[Records based on pictures]

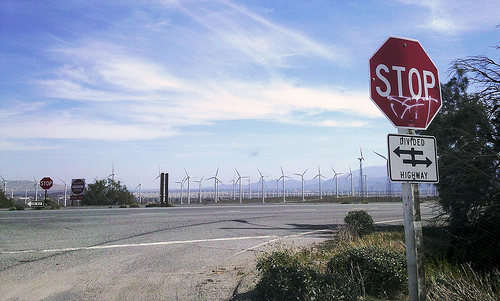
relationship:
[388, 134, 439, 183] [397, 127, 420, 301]
sign on pole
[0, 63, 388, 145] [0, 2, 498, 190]
cloud in sky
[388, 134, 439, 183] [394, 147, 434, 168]
sign has arrow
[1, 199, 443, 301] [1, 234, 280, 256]
street has line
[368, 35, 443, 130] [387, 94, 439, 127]
sign has graffiti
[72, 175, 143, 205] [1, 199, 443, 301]
bush next to street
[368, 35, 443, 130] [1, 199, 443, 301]
sign across street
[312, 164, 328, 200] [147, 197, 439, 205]
turbine in field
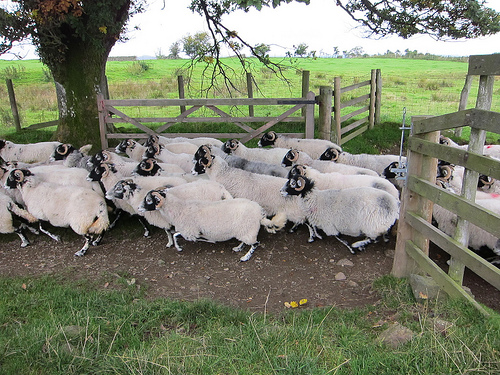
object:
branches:
[192, 1, 302, 111]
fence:
[384, 53, 498, 329]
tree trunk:
[31, 2, 128, 142]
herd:
[0, 133, 500, 262]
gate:
[324, 68, 383, 145]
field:
[0, 57, 500, 133]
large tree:
[0, 0, 500, 139]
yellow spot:
[89, 215, 101, 227]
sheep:
[3, 169, 109, 257]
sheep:
[280, 177, 401, 253]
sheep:
[189, 150, 298, 229]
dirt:
[244, 258, 303, 286]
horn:
[294, 177, 305, 191]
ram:
[280, 174, 397, 255]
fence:
[96, 67, 382, 156]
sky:
[134, 2, 496, 51]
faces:
[280, 177, 296, 198]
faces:
[144, 144, 153, 159]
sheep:
[206, 156, 290, 232]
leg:
[352, 237, 379, 248]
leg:
[138, 217, 149, 239]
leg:
[13, 230, 30, 248]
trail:
[0, 223, 402, 310]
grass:
[80, 280, 235, 370]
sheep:
[106, 177, 186, 239]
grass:
[423, 59, 500, 131]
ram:
[7, 169, 108, 254]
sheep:
[257, 131, 342, 159]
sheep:
[317, 146, 408, 175]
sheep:
[137, 190, 262, 258]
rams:
[0, 140, 63, 161]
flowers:
[299, 298, 308, 305]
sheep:
[128, 160, 207, 189]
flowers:
[284, 301, 291, 307]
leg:
[240, 238, 260, 262]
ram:
[137, 188, 265, 262]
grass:
[1, 61, 155, 145]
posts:
[83, 71, 367, 137]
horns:
[151, 192, 164, 208]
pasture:
[7, 58, 483, 116]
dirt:
[0, 240, 163, 318]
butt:
[71, 187, 115, 257]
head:
[137, 190, 166, 213]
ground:
[80, 246, 235, 373]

**Exercise:** Revise the records so that each "sheep" becomes "ewe" and every other line stays unchanged. Leave the pictures out of your answer.

**Solved exercise:**
relationship:
[388, 134, 439, 183] [397, 127, 420, 301]
sign on pole
[0, 63, 388, 145] [0, 2, 498, 190]
cloud in sky
[388, 134, 439, 183] [394, 147, 434, 168]
sign has arrow
[1, 199, 443, 301] [1, 234, 280, 256]
street has line
[368, 35, 443, 130] [387, 94, 439, 127]
sign has graffiti
[72, 175, 143, 205] [1, 199, 443, 301]
bush next to street
[368, 35, 443, 130] [1, 199, 443, 301]
sign across street
[312, 164, 328, 200] [147, 197, 439, 205]
turbine in field
object:
branches:
[192, 1, 302, 111]
fence:
[384, 53, 498, 329]
tree trunk:
[31, 2, 128, 142]
herd:
[0, 133, 500, 262]
gate:
[324, 68, 383, 145]
field:
[0, 57, 500, 133]
large tree:
[0, 0, 500, 139]
yellow spot:
[89, 215, 101, 227]
ewe:
[3, 169, 109, 257]
ewe:
[280, 177, 401, 253]
ewe:
[189, 150, 298, 229]
dirt:
[244, 258, 303, 286]
horn:
[294, 177, 305, 191]
ram:
[280, 174, 397, 255]
fence:
[96, 67, 382, 156]
sky:
[134, 2, 496, 51]
faces:
[280, 177, 296, 198]
faces:
[144, 144, 153, 159]
ewe:
[206, 156, 290, 232]
leg:
[352, 237, 379, 248]
leg:
[138, 217, 149, 239]
leg:
[13, 230, 30, 248]
trail:
[0, 223, 402, 310]
grass:
[80, 280, 235, 370]
ewe:
[106, 177, 186, 239]
grass:
[423, 59, 500, 131]
ram:
[7, 169, 108, 254]
ewe:
[257, 131, 342, 159]
ewe:
[317, 146, 408, 175]
ewe:
[137, 190, 262, 258]
rams:
[0, 140, 63, 161]
flowers:
[299, 298, 308, 305]
ewe:
[128, 160, 207, 189]
flowers:
[284, 301, 291, 307]
leg:
[240, 238, 260, 262]
ram:
[137, 188, 265, 262]
grass:
[1, 61, 155, 145]
posts:
[83, 71, 367, 137]
horns:
[151, 192, 164, 208]
pasture:
[7, 58, 483, 116]
dirt:
[0, 240, 163, 318]
butt:
[71, 187, 115, 257]
head:
[137, 190, 166, 213]
ground:
[80, 246, 235, 373]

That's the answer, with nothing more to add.